■ **CHECK YOUR UNDERSTANDING**:
(1) Answer these about the signal-reconstruction thread:
(a) In the definition of the variable t, which number did a commenter suggest replacing, and with what?
(b) According to the reply, what is the correct expression for f2?
(c) Which part must be estimated because the signals' dc value is not zero?
(2) Can you write the next part of the signal-reconstruction thread, picking up after its final sentence?

■ **SELECTED PASSAGE**:
The problem now is, that the reconstructed signal (v) does not resemble the original signal so much. Even when I remove the noise and work only with the pure sinusoid signal, what I get is not really a good representation of it. So, what I'm most interested is:

• Is this at all the correct use of this method? Am I using the correct equations?
• Is there an error somewhere in the code? By error I mostly consider the wrong definition, or calculation of some of the variables.
• In this "ideal case" (sinusoid without noise) should the method be able to reproduce the original curve (almost) exactly?

I hope I've laid out my problem clearly and understandably, if anyone has additional questions, please ask. I know this is rather basic stuff, but my knowledge and experience in this area is very limited (up to non-exsistant), so please bear with me. Thank you in advance for any help.

• You might find some closely related questions on Cross-Validated (stats.stackexchange.com), for example, stats.stackexchange.com/questions/51432/… – The Photon Jun 21 '13 at 16:22
• Not sure if this solves all your problems, but it would be good to replace '356' in the definition of the variable t = linspace(...) by the actual '365'. – Matt L. Jun 23 '13 at 20:54
• Yeah, that solves a part of problem, but the main question remains. The match is still not complete (without noise). Is it due to the method or due to my wrong implementation of the method? – Marin Jun 26 '13 at 16:56

Their are some problems in the code and same algorithmic issues: Code:

• You are estimating the wrong frequency: f2=1/((365*24*60)/2); should be f2=1/((365*24*60))/2;

Algorithm: Basically you are using a fourier series (http://en.wikipedia.org/wiki/Fourier_series) with those terms corresponding to the known frequencies. But you should be aware of the limitations of that approach:

• You have to estimate the dc part (frequency 0), because your signals' dc value is not zero!

■ **RECORDS**:
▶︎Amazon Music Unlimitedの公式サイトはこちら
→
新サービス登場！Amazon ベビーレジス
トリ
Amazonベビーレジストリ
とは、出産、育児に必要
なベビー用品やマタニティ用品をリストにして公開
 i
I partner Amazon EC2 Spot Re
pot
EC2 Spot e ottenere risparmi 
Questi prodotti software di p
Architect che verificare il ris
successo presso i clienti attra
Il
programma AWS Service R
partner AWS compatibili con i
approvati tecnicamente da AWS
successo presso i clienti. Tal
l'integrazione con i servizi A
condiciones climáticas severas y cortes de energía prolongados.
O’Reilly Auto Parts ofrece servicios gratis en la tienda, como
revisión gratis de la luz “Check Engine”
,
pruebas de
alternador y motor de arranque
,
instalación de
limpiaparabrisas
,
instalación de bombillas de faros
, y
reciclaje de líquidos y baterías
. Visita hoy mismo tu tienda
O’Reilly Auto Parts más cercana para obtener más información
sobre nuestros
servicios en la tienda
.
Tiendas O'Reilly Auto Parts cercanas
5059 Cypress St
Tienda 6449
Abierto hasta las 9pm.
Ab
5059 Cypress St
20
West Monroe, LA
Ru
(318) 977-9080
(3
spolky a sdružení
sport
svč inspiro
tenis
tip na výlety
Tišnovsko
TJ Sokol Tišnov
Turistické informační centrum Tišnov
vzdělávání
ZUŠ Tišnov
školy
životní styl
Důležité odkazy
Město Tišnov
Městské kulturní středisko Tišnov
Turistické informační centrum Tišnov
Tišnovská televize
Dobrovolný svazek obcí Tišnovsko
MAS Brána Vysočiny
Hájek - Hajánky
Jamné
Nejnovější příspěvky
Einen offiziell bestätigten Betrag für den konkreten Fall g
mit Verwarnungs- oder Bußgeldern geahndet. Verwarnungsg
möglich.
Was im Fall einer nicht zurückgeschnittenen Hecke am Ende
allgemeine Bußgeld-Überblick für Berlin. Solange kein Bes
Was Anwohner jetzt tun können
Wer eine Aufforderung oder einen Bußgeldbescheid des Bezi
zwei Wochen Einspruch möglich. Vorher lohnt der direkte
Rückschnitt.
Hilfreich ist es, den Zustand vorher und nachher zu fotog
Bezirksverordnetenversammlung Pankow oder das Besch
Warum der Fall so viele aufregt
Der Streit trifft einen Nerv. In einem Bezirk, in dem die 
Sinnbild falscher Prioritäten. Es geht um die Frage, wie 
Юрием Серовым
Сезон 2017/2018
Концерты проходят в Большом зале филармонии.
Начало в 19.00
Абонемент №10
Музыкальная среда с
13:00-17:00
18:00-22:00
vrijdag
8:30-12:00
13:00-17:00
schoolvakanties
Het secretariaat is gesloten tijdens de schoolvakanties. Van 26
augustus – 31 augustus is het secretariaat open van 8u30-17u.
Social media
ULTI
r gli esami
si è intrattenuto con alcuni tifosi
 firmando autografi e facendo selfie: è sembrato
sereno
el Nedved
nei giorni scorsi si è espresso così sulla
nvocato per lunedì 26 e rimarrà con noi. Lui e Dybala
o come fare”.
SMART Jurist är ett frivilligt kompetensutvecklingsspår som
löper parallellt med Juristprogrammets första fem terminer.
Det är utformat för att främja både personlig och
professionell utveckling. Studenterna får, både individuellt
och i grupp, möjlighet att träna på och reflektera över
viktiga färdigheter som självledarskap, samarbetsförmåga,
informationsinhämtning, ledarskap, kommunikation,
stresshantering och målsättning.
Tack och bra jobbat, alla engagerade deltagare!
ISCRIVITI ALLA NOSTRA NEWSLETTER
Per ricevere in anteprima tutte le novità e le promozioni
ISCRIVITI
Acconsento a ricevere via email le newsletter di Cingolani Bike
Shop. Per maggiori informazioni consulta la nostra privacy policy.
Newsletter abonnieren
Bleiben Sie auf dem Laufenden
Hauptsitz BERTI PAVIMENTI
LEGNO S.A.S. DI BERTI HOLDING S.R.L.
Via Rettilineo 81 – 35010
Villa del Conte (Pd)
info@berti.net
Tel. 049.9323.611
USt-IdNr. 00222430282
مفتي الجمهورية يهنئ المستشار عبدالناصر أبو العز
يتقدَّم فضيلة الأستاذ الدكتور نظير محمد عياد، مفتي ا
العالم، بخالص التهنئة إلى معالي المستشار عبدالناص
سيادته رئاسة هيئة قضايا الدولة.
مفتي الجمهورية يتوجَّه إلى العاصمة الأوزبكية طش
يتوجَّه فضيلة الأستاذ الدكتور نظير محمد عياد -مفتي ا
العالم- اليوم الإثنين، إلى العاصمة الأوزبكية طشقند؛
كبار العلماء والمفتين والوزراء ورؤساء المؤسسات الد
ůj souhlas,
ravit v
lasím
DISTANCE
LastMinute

■ **RESPONSES FOR EACH TASK**:
(1)
(a) '356' should be replaced by '365'.
(b) f2=1/((365*24*60))/2;
(c) The dc part (frequency 0).

(2)
• In theory this approach works only for full periods of each frequency. That's why f1 is estimated quite good, but f2 is not. To work arround that you need either more data, because the more periods are in the data the smaller will be the estimation error. And you should use a windowing function, to get rid of some side effects by cutting the signal at the beginnig and the end.

The improved code could look like this:

clear
doWindow = true;
scaleFreq = 1;
%% Creating the data

g=2.5;
t=linspace(0,g,g*365*24*60);              %n-years of 1min data
o=rand(size(t));                         %random noise
%we create two sinusoids
p1=2*sin(2*pi*t*scaleFreq);
p2=1.5*cos(1*pi*t*scaleFreq);
p=p1+p2;
x=p+o;                                     %and add noise to them

%% The method

N=length(x);            %no of data
n=(1:N);
T=g*365*24*60;          %time that the data covers
f1=scaleFreq*1/(365*24*60);       %frequency of 1 yr oscillations
f2=scaleFreq*1/((365*24*60))/2;   %frequency of 1/2 year oscillations

a1=f1*T;
a2=f2*T;

if(doWindow)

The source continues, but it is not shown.